As with standard IVs (see Andresen, 2018), we estimate a semi-parametric partially linear model, as described in Bruneel-Zupanc (2024).
For more details on the model and estimation procedure, see the vignette vignette("semiIVreg", package = "semiIVreg")
, also available online here.
For more details on the use of the semiivreg
function, see also the vignettes vignette("semiIVreg_heterogenousTE", package = "semiIVreg")
and vignette("semiIVreg_homogenousTE", package = "semiIVreg")
.
For more details about causal inference with semi-IVs in general, see Bruneel-Zupanc (2024).
Caution about the Estimated Standard errors
By default, est_method="locpoly"
returns no standard errors.
If est_method="sieve"
or est_method="homogenous"
, it returns analytic standard errors: but these are wrong because they do not account for the fact that the propensity score is estimated.
In any case, we recommend to use semiivreg_boot
to obtain 'correct' bootstrapped confidence intervals. Implemented separately because the bootstrap takes more time, while the baseline semiivreg
function is almost instantaneous.
References
Bruneel-Zupanc, C. (2024). Don't (fully) exclude me, it's not necessary! Identification with semi-IVs. arXiv preprint arXiv:2303.12667.
For empirical applications of the estimation of Marginal Treatment Effects with standard IVs, see for example:
Carneiro, P., Heckman, J. J., & Vytlacil, E. J. (2011). Estimating marginal returns to education. American Economic Review, 101(6), 2754-2781.
Brinch, C. N., Mogstad, M., & Wiswall, M. (2017). Beyond LATE with a discrete instrument. Journal of Political Economy, 125(4), 985-1039.
In particular, see Andresen, M. E. (2018). Exploring marginal treatment effects: Flexible estimation using Stata. The Stata Journal, 18(1), 118-158.

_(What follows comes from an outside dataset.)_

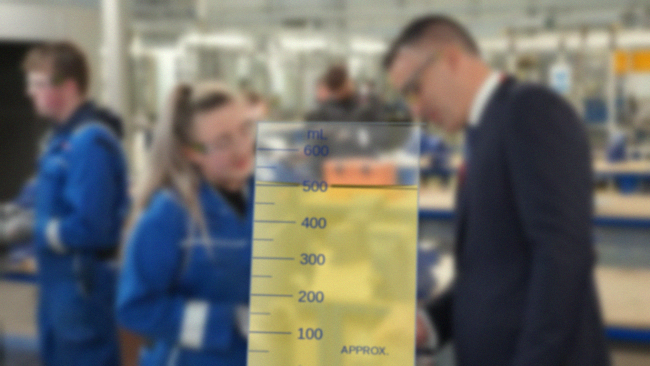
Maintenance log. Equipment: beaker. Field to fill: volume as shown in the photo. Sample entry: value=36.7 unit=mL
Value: value=500 unit=mL
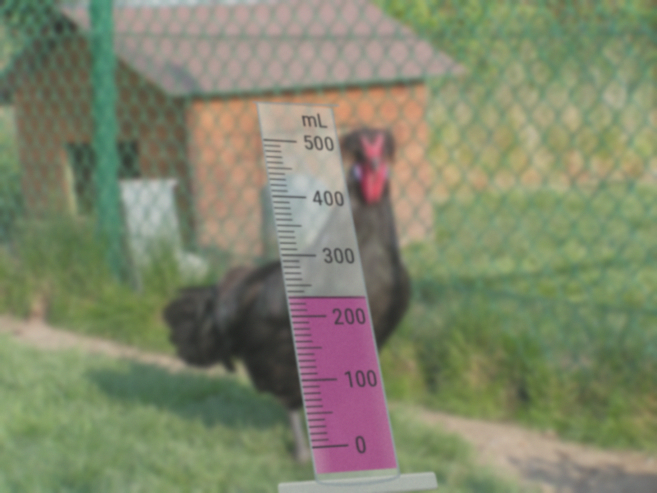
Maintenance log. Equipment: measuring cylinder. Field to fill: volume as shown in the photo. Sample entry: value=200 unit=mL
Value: value=230 unit=mL
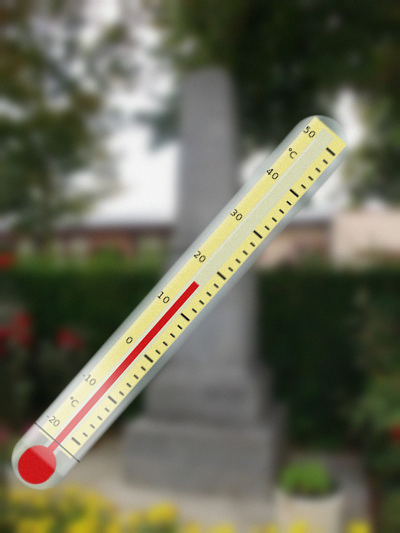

For double residual estimation of partially Linear models, see
Robinson, P. M. (1988). Root-N-consistent semiparametric regression. Econometrica: Journal of the Econometric Society, 931-954.
For local polynomial regressions choice of degree & Bandwidth computation Fan, J., & Gijbels, I. (1996). Local polynomial modelling and its applications. Calonico, S., Cattaneo, M. D., & Farrell, M. H. (2019). nprobust: Nonparametric Kernel-Based Estimation and Robust Bias-Corrected Inference. Journal of Statistical Software, 91(8), 1–33. https://doi.org/10.18637/jss.v091.i08
Author
Christophe Bruneel-Zupanc, cbruneel.com
Examples
# Load data:
data(roydata)
# Run the semi-IV regression
semiiv = semiivreg(y~d|w0|w1, data=roydata)
semiiv = semiivreg(y~d|w0|w1|Xbinary + Xcontinuous, data=roydata) # with covariates
semiiv = semiivreg(y~d|w0+Xbinary|w1+Xbinary|Xcontinuous, data=roydata)
# Xbinary has different effect on Y0 and Y1, Xcontinuous has the same.
semiiv = semiivreg(y~d|w0|w1, data=roydata, propensity_formula = d~w0+w1+w0:w1)
# if want to specify another first stage
semiiv$plot$mtr # if want to plot mtr_plot